When you speak to the next interviewee, the instinct is to validate the insight. There is an obvious case for seeking the warm glow of being proven right, but that should not be the only consideration driving the next interview. Instead, think of other genres of hurt. In fact, the product researcher needs to create a whole lexicon of pain.

Think of (at a minimum):

Helplessness. “I have no idea how much a procedure could cost.”

Panic. “My dog has been so quiet, it’s not like her at all.”

Sadness. “The vet we have had for all of my dog’s six years is moving.”

Rage. “I am sure I have been ripped off by this chain clinic.”

Irritation. “I was just filing a pet claim insurance, and the amount of item-by-item invoice reading I have had to do is not funny.”

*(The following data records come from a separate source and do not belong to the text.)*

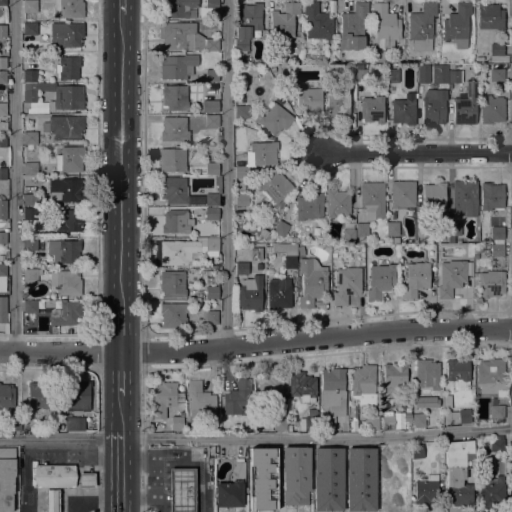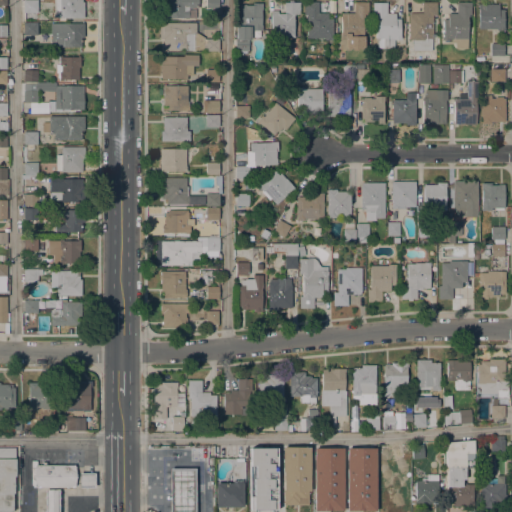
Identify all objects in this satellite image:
building: (2, 2)
building: (3, 2)
building: (209, 3)
building: (211, 3)
building: (28, 6)
building: (29, 6)
road: (119, 7)
building: (177, 7)
building: (68, 8)
building: (178, 8)
building: (488, 16)
building: (490, 16)
building: (282, 19)
building: (284, 20)
building: (315, 22)
building: (317, 22)
building: (456, 22)
building: (245, 23)
building: (247, 24)
building: (383, 25)
building: (456, 25)
building: (385, 26)
building: (420, 26)
building: (421, 26)
building: (351, 27)
building: (353, 27)
building: (29, 28)
building: (2, 29)
building: (3, 30)
building: (64, 34)
building: (66, 34)
building: (179, 36)
building: (180, 36)
building: (210, 44)
building: (211, 44)
building: (495, 49)
building: (496, 49)
building: (309, 56)
building: (319, 57)
building: (2, 62)
building: (177, 65)
building: (176, 66)
building: (66, 67)
building: (68, 67)
building: (273, 69)
building: (348, 70)
building: (421, 73)
building: (422, 73)
building: (439, 73)
building: (391, 74)
building: (443, 74)
building: (495, 74)
building: (28, 75)
building: (213, 75)
building: (362, 75)
building: (496, 75)
building: (455, 76)
building: (3, 77)
building: (281, 78)
building: (49, 95)
building: (173, 96)
building: (52, 97)
building: (175, 97)
building: (307, 100)
building: (309, 100)
building: (337, 103)
building: (339, 104)
building: (210, 105)
building: (434, 105)
building: (464, 105)
building: (465, 105)
building: (212, 106)
building: (432, 106)
building: (3, 109)
building: (370, 109)
building: (372, 109)
building: (402, 109)
building: (491, 109)
building: (404, 110)
building: (241, 111)
building: (492, 111)
building: (274, 118)
building: (275, 119)
building: (212, 121)
building: (3, 126)
building: (63, 126)
building: (64, 127)
building: (172, 128)
building: (173, 128)
building: (28, 137)
building: (30, 137)
building: (3, 140)
building: (30, 146)
road: (417, 151)
building: (260, 153)
building: (257, 157)
building: (70, 158)
building: (68, 159)
building: (171, 159)
building: (172, 159)
road: (119, 161)
road: (98, 164)
building: (28, 167)
road: (144, 167)
building: (30, 168)
building: (211, 168)
building: (239, 171)
building: (2, 172)
building: (3, 173)
road: (225, 174)
road: (14, 175)
building: (273, 186)
building: (275, 186)
building: (64, 189)
building: (174, 190)
building: (67, 191)
building: (181, 193)
building: (401, 193)
building: (490, 195)
building: (402, 196)
building: (432, 196)
building: (433, 196)
building: (491, 196)
building: (371, 197)
building: (372, 197)
building: (463, 198)
building: (464, 198)
building: (32, 199)
building: (212, 199)
building: (241, 199)
building: (337, 202)
building: (337, 203)
building: (308, 206)
building: (309, 207)
building: (2, 208)
building: (3, 209)
building: (210, 212)
building: (32, 213)
building: (211, 213)
building: (69, 220)
building: (175, 221)
building: (175, 221)
building: (67, 223)
building: (279, 227)
building: (281, 228)
building: (393, 228)
building: (454, 228)
building: (361, 229)
building: (423, 230)
building: (348, 232)
building: (495, 232)
building: (497, 232)
building: (2, 237)
building: (3, 237)
building: (29, 244)
building: (30, 244)
building: (211, 244)
building: (495, 247)
building: (62, 250)
building: (64, 250)
building: (185, 250)
building: (469, 250)
building: (301, 251)
building: (476, 251)
building: (495, 251)
building: (286, 253)
building: (287, 253)
building: (186, 254)
building: (2, 258)
building: (239, 268)
building: (241, 268)
building: (28, 274)
building: (30, 275)
building: (2, 276)
building: (2, 277)
building: (449, 277)
building: (451, 277)
building: (414, 279)
building: (415, 279)
building: (378, 280)
building: (310, 281)
building: (311, 281)
building: (380, 281)
building: (64, 282)
building: (66, 282)
building: (172, 283)
building: (490, 283)
building: (491, 283)
building: (171, 284)
building: (345, 284)
building: (347, 284)
building: (210, 291)
building: (211, 292)
building: (249, 293)
building: (250, 293)
building: (277, 293)
building: (279, 293)
building: (49, 303)
building: (28, 305)
building: (30, 307)
building: (2, 308)
building: (65, 312)
building: (4, 313)
building: (66, 313)
building: (171, 314)
building: (173, 314)
building: (210, 316)
building: (211, 317)
road: (120, 329)
road: (256, 344)
road: (408, 345)
road: (98, 350)
road: (143, 350)
building: (456, 370)
building: (428, 372)
road: (120, 373)
building: (425, 373)
building: (458, 374)
building: (393, 376)
building: (490, 377)
building: (492, 377)
building: (394, 378)
building: (361, 379)
building: (363, 379)
building: (180, 386)
building: (268, 386)
building: (270, 386)
building: (301, 386)
building: (302, 386)
building: (331, 389)
building: (6, 395)
building: (7, 395)
building: (38, 395)
building: (38, 395)
building: (75, 395)
building: (76, 395)
building: (332, 396)
building: (164, 397)
building: (235, 397)
building: (163, 398)
building: (238, 398)
building: (198, 400)
building: (200, 400)
building: (425, 401)
road: (120, 409)
building: (495, 411)
building: (497, 411)
building: (463, 415)
building: (464, 416)
building: (278, 418)
building: (279, 418)
building: (417, 419)
building: (311, 420)
building: (393, 420)
building: (418, 420)
building: (387, 421)
building: (14, 422)
building: (74, 422)
building: (371, 422)
building: (51, 423)
building: (73, 423)
building: (175, 423)
building: (177, 423)
road: (256, 438)
road: (142, 439)
road: (98, 441)
building: (413, 451)
building: (382, 453)
building: (384, 453)
road: (121, 467)
building: (458, 471)
building: (456, 472)
road: (26, 475)
building: (51, 475)
building: (294, 475)
building: (295, 475)
building: (54, 476)
building: (6, 477)
building: (261, 478)
building: (6, 479)
building: (84, 479)
building: (262, 479)
building: (326, 479)
building: (359, 479)
building: (86, 480)
building: (231, 488)
building: (181, 489)
building: (426, 489)
building: (181, 490)
building: (424, 491)
building: (491, 493)
building: (491, 493)
building: (227, 494)
building: (392, 495)
building: (394, 495)
building: (50, 500)
building: (51, 500)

The broader goal, just like in psychoanalysis, is to understand patterns of unconscious behaviour. It is possible to belabour and over dramatise the analogue of course. I would not go as far as to say “patterns of destructive behaviour” applies to product discovery. But the goal should be to understand how suboptimal things are, and if they really need to be. Maybe the workarounds the user has built around the current suboptimal thing make life more than tolerable. But there will be pockets, perhaps adjacencies, where dramatic improvements are possible. It isn’t the three-coffee-morning habit you are trying to fix, but the unwinding ritual after work that involves wine.

Like with all social interactions, the combined might of the heart and the mind must be summoned to rescue the conversation out of small talk land. Friction, change in tone, signs of life — that is what a good user interview is made of.